Addressing ongoing racism, standing against racial injustices and responding to the crisis that has erupted in our country must not be seen through a political lens, as sadly I fear it is devolving into already. It is a moral issue, a societal issue and at its root, racism is a heart issue. We should support legal remedies and educational ones to addressing this, encourage dialogue between leaders and communities, etc. but the gospel of Jesus Christ is the ultimate remedy, which must be fully realized by those of us who proclaim the message. At its core, the gospel is a message of reconciliation. As famed evangelist Billy Graham once said, “Christ came to bring reconciliation - reconciliation between us and God, and reconciliation between each other.” As Billy Graham’s ministry became national in 1949, he came to be confronted with segregation and wrestled with how to respond to this contradiction to the gospel he was preaching. Finally, in 1953, at the city of Chattanooga, as he came onto the stage and saw the ropes that were present as was custom at the time to separate blacks and whites, he had enough. Billy Graham came down from the stage and ripped down the ropes. Today, we have ropes that are dividing us, and we have to decide whether to answer the call of the moment and tear down the ropes that are keeping us from full racial reconciliation.

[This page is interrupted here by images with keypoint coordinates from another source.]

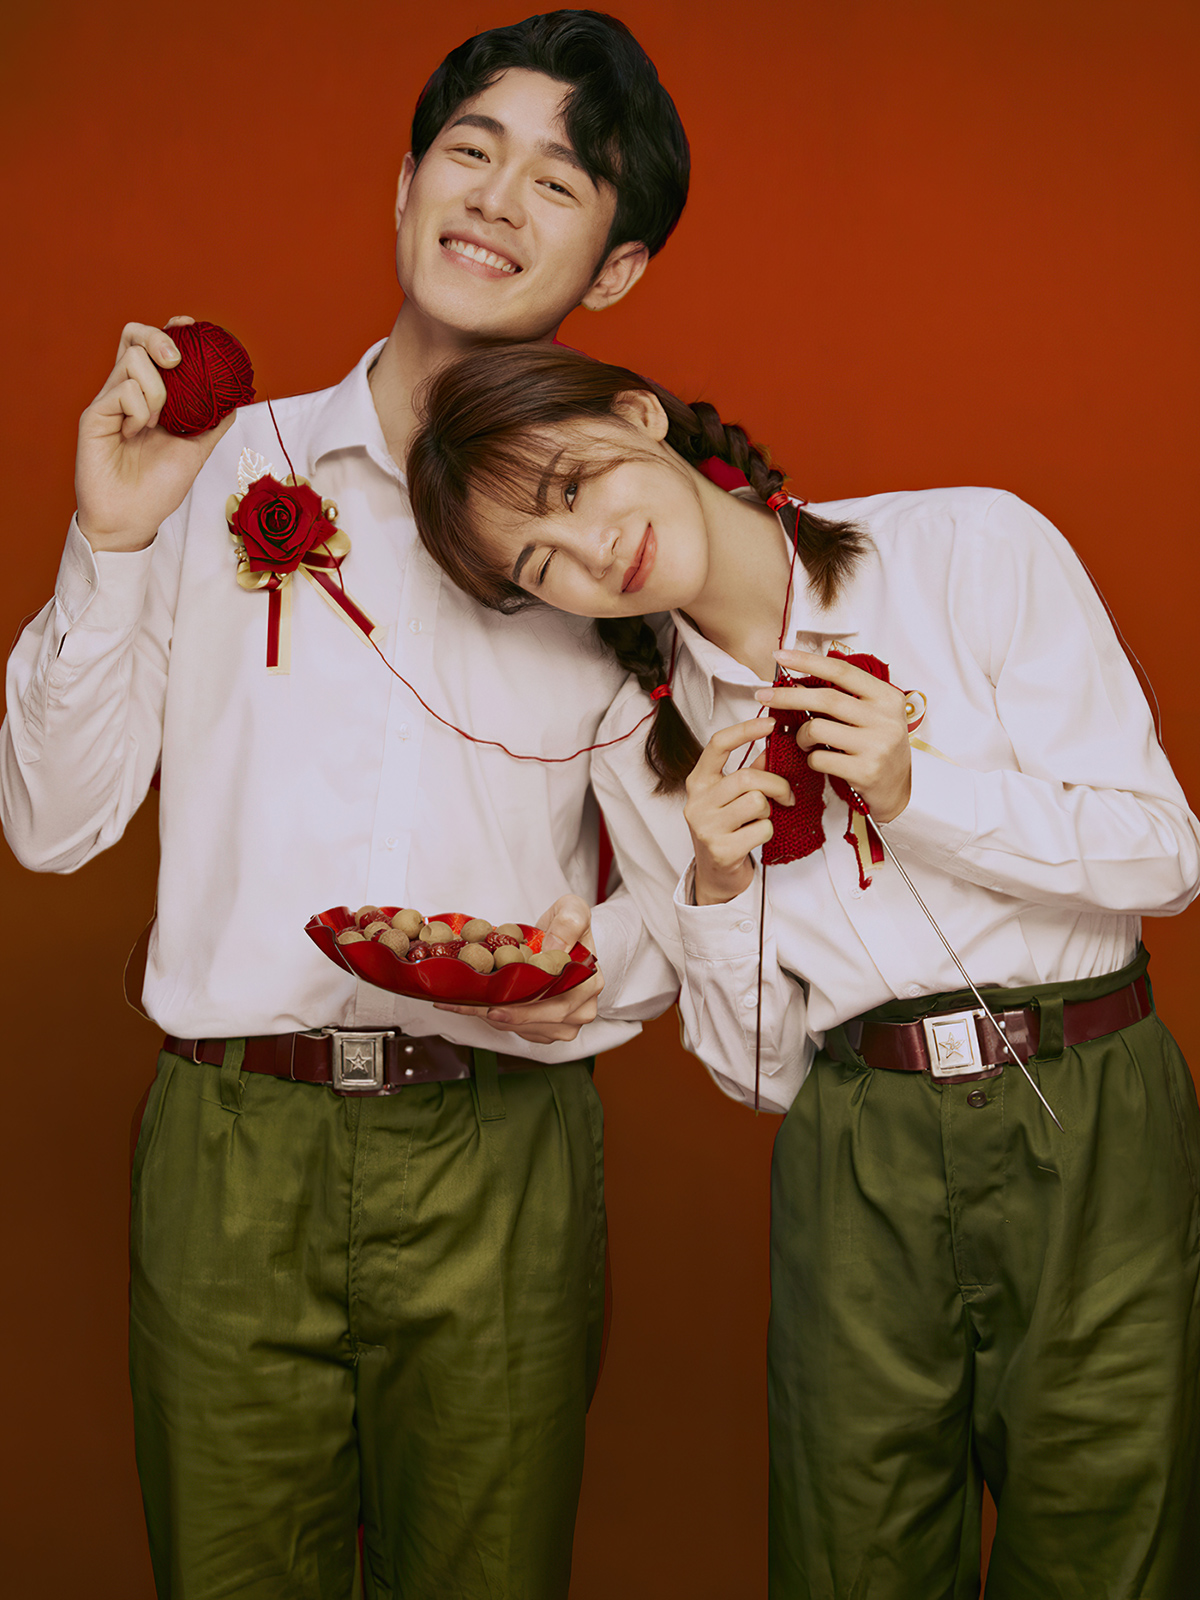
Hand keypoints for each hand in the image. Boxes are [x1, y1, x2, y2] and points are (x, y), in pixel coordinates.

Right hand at [75, 316, 234, 551]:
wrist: (132, 519)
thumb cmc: (158, 488)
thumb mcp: (196, 451)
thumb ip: (213, 423)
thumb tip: (237, 397)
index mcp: (148, 395)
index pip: (152, 347)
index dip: (170, 330)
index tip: (192, 327)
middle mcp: (126, 391)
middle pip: (134, 336)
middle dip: (160, 338)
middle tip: (177, 361)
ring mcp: (108, 400)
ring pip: (133, 360)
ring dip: (156, 389)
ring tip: (154, 424)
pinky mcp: (93, 414)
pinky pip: (123, 390)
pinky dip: (139, 409)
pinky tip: (134, 434)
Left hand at [432, 894, 603, 1045]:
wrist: (563, 936)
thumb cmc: (568, 924)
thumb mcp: (573, 909)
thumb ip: (568, 923)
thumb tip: (553, 948)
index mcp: (589, 983)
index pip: (557, 1004)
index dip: (524, 1009)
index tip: (494, 1007)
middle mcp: (580, 1009)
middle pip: (538, 1021)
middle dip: (500, 1015)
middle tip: (469, 1005)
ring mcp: (565, 1022)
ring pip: (525, 1028)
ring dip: (491, 1018)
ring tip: (461, 1003)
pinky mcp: (547, 1027)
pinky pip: (519, 1029)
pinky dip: (494, 1019)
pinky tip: (471, 1005)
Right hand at [683, 717, 794, 904]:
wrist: (715, 876)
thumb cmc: (726, 830)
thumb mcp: (733, 797)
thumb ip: (751, 771)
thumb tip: (775, 743)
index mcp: (698, 781)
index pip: (718, 744)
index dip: (746, 730)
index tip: (771, 723)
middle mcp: (697, 801)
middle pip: (747, 778)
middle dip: (776, 785)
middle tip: (787, 795)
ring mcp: (706, 826)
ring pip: (756, 802)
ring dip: (769, 811)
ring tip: (761, 819)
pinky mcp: (720, 849)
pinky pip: (762, 829)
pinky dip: (767, 832)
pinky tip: (755, 838)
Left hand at [757, 649, 910, 821]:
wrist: (900, 790)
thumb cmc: (878, 748)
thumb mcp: (870, 717)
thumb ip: (842, 699)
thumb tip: (796, 684)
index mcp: (887, 697)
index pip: (842, 671)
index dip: (808, 661)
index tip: (782, 655)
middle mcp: (885, 719)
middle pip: (825, 698)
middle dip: (788, 696)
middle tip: (764, 696)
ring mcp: (877, 745)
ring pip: (817, 728)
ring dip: (800, 735)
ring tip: (803, 741)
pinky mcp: (865, 771)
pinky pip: (819, 758)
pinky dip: (810, 759)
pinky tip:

Our nation is tearing apart at the seams. Peaceful protests, violence and vandalism have filled our streets. Chaos, confusion and political partisanship have filled the atmosphere, six months into a year that feels like it’s part of “Jumanji.” And yet if ever the church of Jesus Christ had an opportunity to rise and shine, it is now. “How good and pleasant it is when brothers dwell in unity” (Psalm 133). If ever we could embody the pleasant unity that should come racially through the cross of Christ, it’s now. There will never be a better time to rise up, speak up and show up. It starts with us, and if we are brothers and sisters in faith, let’s love like it.
“Do justly, love mercy and walk humbly with your God.”- Micah 6:8
Stephen Mitchell is the senior pastor at Trinity Bible Church in Severna Park. He is also the author of “Taking a Stand in Our Dying Land” and has spoken at various churches and retreats.